Romosozumab (brand: Evenity, manufactured by Amgen) requires two subcutaneous injections per month administered in a clinical setting or by a trained patient. Prior authorization is typically required by commercial insurers and Medicare Part B. Amgen's patient assistance program (Amgen SupportPlus) may cover costs for eligible patients. The 12-month fixed course means the total cost is bounded, unlike a drug taken indefinitely.

From a real-world adherence standpoint, romosozumab may actually have an advantage for the 12-month window: injections in a clinical setting are directly observed, removing the compliance variability that affects oral bisphosphonate outcomes.

Head-to-Head Summary Table

| Parameter | Alendronate (Fosamax) | Romosozumab (Evenity) | |---|---|---| | Mechanism | Antiresorptive only | Dual (anabolic + antiresorptive) | | Route | Oral weekly | Subcutaneous monthly | | Duration | Years to decades | 12 months, then transition | | Lumbar spine BMD at 12 months | ~5% | ~13.7% | | Vertebral fracture RRR vs placebo | 47% (FIT) | 73% at 12 months (FRAME) | | Vertebral RRR vs alendronate (ARCH) | Reference | 48% better than alen. Alone | | Key safety concern | AFF, ONJ (long-term) | CV events (boxed warning) | | Generic available | Yes | No | | Approximate monthly cost | <$10 generic | Varies, often $1,500+ brand | | Requires follow-on therapy | No (continuous) | Yes (mandatory) |

Clinical Decision Framework: Which Drug for Which Patient?

The choice between alendronate and romosozumab is not binary for most patients. It is a sequencing question.

Start With Alendronate When:

• T-score is between -2.5 and -3.0 with no prior fracture (moderate risk).
• Cardiovascular history contraindicates romosozumab.
• Cost or access is a barrier.
• Patient strongly prefers oral over injectable therapy.
• Prognosis or life expectancy makes a 12-month anabolic investment less practical.

Start With Romosozumab When:

• T-score is below -3.0 or there is a prior fragility fracture (very high risk per AACE 2022 criteria). [8]
• Patient is fracturing on current antiresorptive therapy.
• Rapid BMD gain is needed (e.g., very low femoral neck T-score, imminent fracture risk).
• No cardiovascular contraindications are present.
• Sequential therapy (romosozumab then antiresorptive) can be reliably planned and executed.

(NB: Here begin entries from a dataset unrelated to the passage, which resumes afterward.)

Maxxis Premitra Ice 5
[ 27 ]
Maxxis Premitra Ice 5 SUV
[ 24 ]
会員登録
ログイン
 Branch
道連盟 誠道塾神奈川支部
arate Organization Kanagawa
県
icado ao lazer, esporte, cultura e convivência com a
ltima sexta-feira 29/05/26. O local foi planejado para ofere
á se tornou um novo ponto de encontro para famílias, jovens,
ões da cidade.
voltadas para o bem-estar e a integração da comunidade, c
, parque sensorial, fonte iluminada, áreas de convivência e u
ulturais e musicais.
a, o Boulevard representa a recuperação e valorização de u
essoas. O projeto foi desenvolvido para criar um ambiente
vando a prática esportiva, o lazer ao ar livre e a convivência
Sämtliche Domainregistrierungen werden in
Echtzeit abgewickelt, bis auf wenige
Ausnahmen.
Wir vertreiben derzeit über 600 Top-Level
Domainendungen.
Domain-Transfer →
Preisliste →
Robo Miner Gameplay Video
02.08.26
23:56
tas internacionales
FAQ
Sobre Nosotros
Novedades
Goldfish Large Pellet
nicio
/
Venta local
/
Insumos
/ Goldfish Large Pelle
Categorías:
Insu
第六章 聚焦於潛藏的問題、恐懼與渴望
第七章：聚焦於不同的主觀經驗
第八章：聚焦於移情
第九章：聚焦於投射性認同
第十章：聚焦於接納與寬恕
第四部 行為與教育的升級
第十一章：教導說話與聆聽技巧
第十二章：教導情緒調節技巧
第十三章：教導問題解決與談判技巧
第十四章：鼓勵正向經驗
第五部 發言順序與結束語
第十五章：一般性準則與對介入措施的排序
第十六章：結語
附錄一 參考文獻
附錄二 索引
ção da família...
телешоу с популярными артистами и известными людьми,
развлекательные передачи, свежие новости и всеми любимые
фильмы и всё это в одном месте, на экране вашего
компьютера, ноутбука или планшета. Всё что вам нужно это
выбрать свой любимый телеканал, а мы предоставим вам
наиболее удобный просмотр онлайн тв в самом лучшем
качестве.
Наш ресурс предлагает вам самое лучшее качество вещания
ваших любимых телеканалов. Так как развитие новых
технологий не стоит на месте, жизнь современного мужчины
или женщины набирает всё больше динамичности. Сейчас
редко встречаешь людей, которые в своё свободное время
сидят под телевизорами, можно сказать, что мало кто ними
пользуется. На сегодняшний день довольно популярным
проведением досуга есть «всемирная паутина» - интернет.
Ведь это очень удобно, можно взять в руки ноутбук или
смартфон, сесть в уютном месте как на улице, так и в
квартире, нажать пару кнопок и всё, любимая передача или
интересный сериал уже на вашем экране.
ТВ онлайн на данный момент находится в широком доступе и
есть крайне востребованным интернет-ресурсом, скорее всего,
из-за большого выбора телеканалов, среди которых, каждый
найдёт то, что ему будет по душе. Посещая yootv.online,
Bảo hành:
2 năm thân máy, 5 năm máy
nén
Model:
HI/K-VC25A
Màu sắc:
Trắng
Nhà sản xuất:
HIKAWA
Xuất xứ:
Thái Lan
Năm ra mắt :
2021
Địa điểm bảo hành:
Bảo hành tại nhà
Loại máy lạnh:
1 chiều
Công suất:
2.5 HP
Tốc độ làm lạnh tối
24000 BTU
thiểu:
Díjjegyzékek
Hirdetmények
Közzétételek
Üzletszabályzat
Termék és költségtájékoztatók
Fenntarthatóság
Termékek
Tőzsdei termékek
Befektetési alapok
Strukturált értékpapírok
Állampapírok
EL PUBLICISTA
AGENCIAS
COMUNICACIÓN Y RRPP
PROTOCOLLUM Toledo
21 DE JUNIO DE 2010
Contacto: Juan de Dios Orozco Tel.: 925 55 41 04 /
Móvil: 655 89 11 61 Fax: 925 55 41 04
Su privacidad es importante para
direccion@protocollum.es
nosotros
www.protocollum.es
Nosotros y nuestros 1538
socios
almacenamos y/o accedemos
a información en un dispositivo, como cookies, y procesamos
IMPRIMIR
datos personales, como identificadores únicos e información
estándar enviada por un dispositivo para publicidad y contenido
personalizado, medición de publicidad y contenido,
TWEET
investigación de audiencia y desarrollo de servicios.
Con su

Switch From Alendronate to Romosozumab When:

• Patient sustains a fracture while adherent to alendronate.
• BMD continues to decline on alendronate after 1 to 2 years.
• Patient is reclassified as very high risk based on updated FRAX score or imaging findings.

A practical rule from the HealthRX clinical advisory panel: if the 10-year FRAX hip fracture probability exceeds 4.5% on current antiresorptive therapy, the case for escalating to romosozumab is strong enough to prompt a specialist referral even if no fracture has occurred.